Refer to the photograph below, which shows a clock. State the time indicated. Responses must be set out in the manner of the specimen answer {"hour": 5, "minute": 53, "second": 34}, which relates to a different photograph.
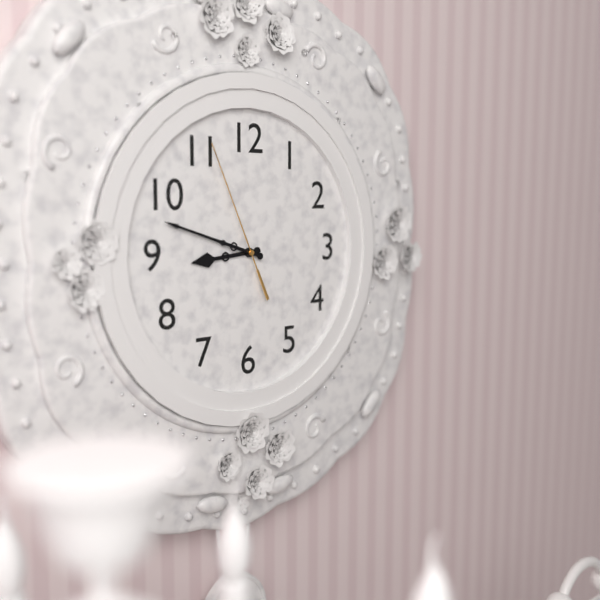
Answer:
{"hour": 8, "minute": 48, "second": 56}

* * *

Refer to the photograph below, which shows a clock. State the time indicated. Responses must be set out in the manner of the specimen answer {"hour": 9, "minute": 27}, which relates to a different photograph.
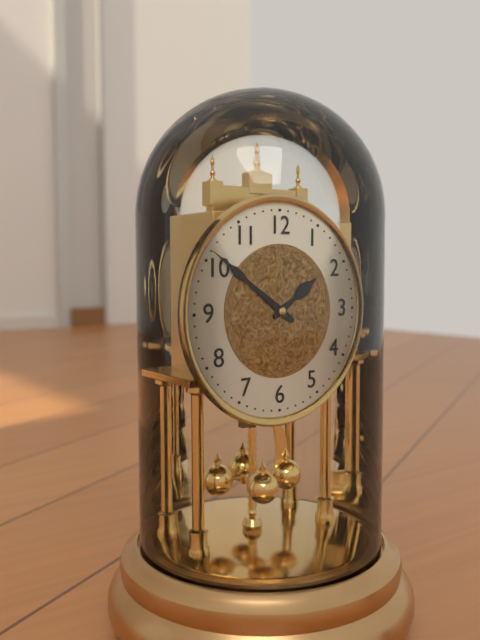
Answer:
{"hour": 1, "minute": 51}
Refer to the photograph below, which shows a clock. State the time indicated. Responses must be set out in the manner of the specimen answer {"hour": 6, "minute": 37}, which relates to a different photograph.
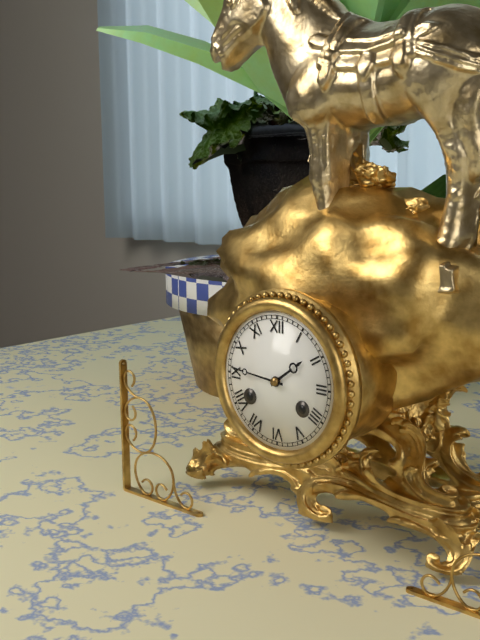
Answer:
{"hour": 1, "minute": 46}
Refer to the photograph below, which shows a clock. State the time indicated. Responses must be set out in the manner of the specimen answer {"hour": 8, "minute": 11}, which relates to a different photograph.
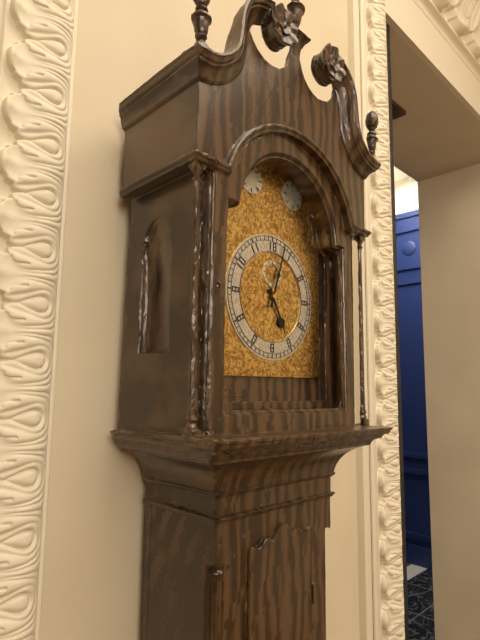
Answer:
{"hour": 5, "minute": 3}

==

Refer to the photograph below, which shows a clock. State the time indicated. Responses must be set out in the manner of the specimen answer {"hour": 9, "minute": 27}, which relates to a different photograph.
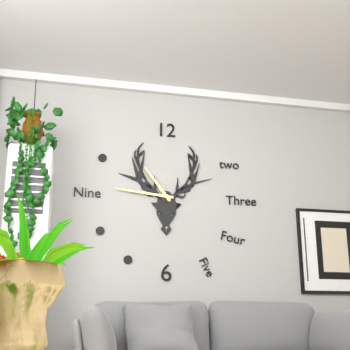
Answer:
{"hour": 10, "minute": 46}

◆ **WHAT YOU HAVE TO DO**: Return every line from the records above that contains the word "second", treating uppercase and lowercase as different.

◆ **SOLUTION FOR THIS EXERCISE**:
Refer to the photograph below, which shows a clock. State the time indicated. Responses must be set out in the manner of the specimen answer {"hour": 5, "minute": 53, "second": 34}, which relates to a different photograph.
{"hour": 8, "minute": 48, "second": 56}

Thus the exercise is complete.